Beh, è quello che ho fatto. Ho letto “Gente sbagliata” chi sia l’autore non m’interessa ed il romanzo te lo fa dimenticare. Un romanzo, logicamente ben scritto, ma dalla costruzione originale e con dei protagonisti che scardinano il comune sentire per lasciare spazio alla normalità. Prima indagine di Jacopo Ravecca, una specie di Maigret italiano, sempre a mangiar focacce, sbrindellato a confronto del sottoposto Rapisarda che si veste sempre di tutto punto. Ravecca è un uomo che indaga e sta bene nella sua pelle. Non ha bisogno di niente.
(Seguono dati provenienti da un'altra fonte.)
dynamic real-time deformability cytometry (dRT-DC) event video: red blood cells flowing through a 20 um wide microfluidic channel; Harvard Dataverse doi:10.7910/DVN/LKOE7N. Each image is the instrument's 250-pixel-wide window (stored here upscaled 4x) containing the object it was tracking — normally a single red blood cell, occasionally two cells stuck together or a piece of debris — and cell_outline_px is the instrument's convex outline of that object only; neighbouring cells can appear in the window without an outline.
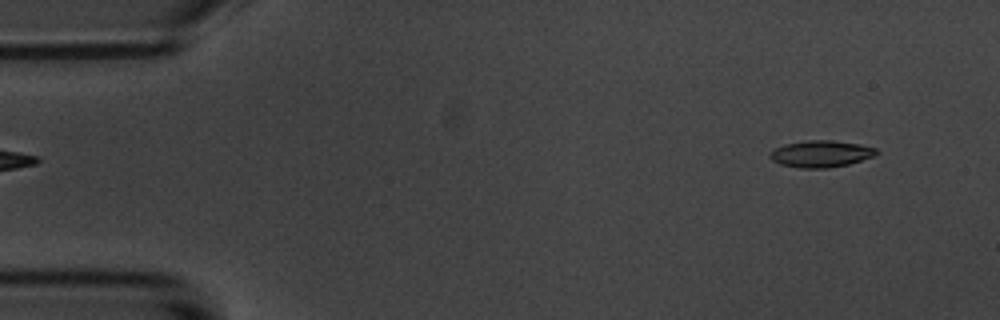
{"species": "common noctule bat (a hibernating species)", "species_latin": "Nyctalus noctula", "temperature_condition": "room temperature", "stored_images_in_passage": 52, "camera_frame_rate_fps": 3000, "um_per_image_px": 0.085, "animal": {"sex": "male", "body_mass_g": 20.1, "forearm_length_mm": 53.5}, "frame": {"image": 1, "passage_image": 1, "time_ms": 0.0, "image_size_px": [1000, 320], "cell_outline_px": [[880, 152], [872, 156], [848, 164], [828, 168], [800, 168], [780, 164], [772, 160], [768, 156], [776, 148], [784, 144], [804, 140], [832, 140], [860, 144], [876, 148]], "centroid_in_image_um": [69.77, 13.07], "position_along_channel_um": 15.2, "area_um2": 16.53}}
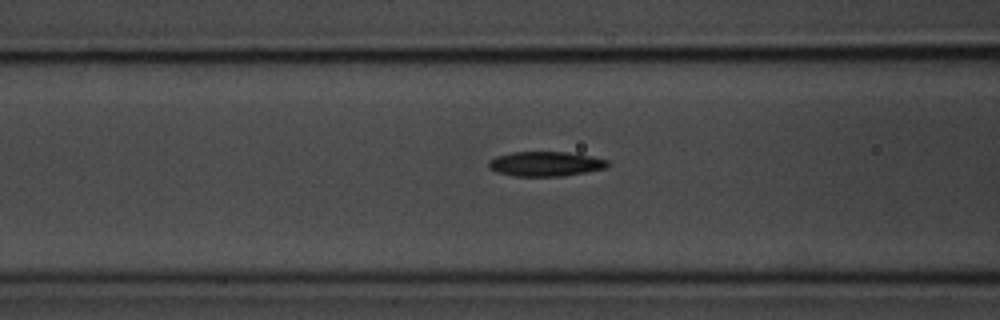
{"frame": {"image": 2, "passage_image": 18, "time_ms": 5.667, "image_size_px": [1000, 320], "cell_outline_px": [[612, 164], [604, 168], [564, 176], [512, 176], [496, 172], [488, 168], [488, 160], [496, 156], [512, 152], [568, 152], [608, 160]], "centroid_in_image_um": [46.32, 13.93], "position_along_channel_um": 120.3, "area_um2": 17.17}}
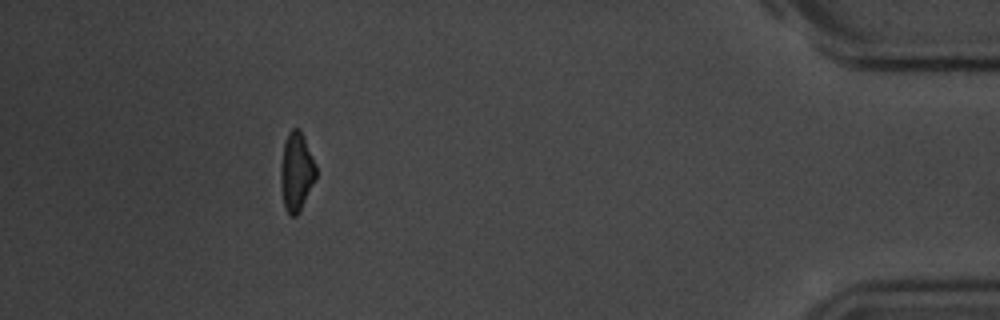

Un matrimonio felice con Dafne, fotografa, una città dove fuggire, Genova, ed un appartamento in centro a Milano che rimane il suo brodo primordiale.

La trama è veramente frutto della lettura dei grandi classici da parte dello scrittore, ha saputo dividere quello che è innovazione dallo stantio. Nel suo atteggiamento classico da poliziesco, Piras dà la svolta innovativa che fa sempre piacere. Esiste un tema centrale che coinvolge tutti. In questo romanzo è la solitudine, non vista come l’essere soli ma come l’essenza che si può ricercare anche essendo in mezzo ad una pletora di persone. La solitudine diventa per il commissario e per la vittima parte fondante del proprio essere. Un punto dal quale ricominciare ad essere noi stessi.

Molto interessante l’incipit, il capitolo iniziale e quello finale che sembrano raccontarci qualcosa di trovato, quasi rubato. La storia non vuole essere dell’autore, ma una trasposizione da quel libretto trovato in biblioteca. Per quanto riguarda la storia, le carte vengono messe subito sul tavolo, l’unica cosa che ci tiene nascosto è l’assassino, ma basta poco, una decina di pagine e l’autore mischia tutto. Fa sorgere nei lettori il dubbio, lo stesso che attanaglia Ravecca che a differenza dei classici è a conoscenza di poco rispetto a noi. Noi sappiamo molto, ma quello che sappiamo è vero? Questo lo potrete conoscere solo leggendo.

Un esordio per Ravecca veramente non semplice da eguagliare. Difficile è per l’autore cercare di trovare lo stesso piglio emotivo, psicologico che è riuscito ad esacerbare nella prima indagine, come caratteristica dei protagonisti. E’ con la sua scrittura senza fronzoli che l’autore ci avvinghia alla narrazione. Un’avventura che segna in modo significativo l’esordio di Ravecca.

Qualche tempo fa, mentre studiavo in una delle sale della Biblioteca Nazionale di Brera, a Milano, di fronte a me si sedette un uomo dalla statura simile alla mia, con una barba speculare a quella che porto io e i capelli solo una tonalità più chiari. Di corporatura era, forse, appena più sottile di me. Circa a metà mattina mi alzai per prendere un caffè al bar; quando tornai l’uomo era sparito. Al suo posto trovai un quaderno con la copertina rossa, le pagine scritte con una grafia fitta e comprensibile, accompagnato da alcuni fogli sparsi, che erano frutto della scrittura di un’altra persona. Probabilmente lo aveva dimenticato perché era dovuto andarsene di fretta.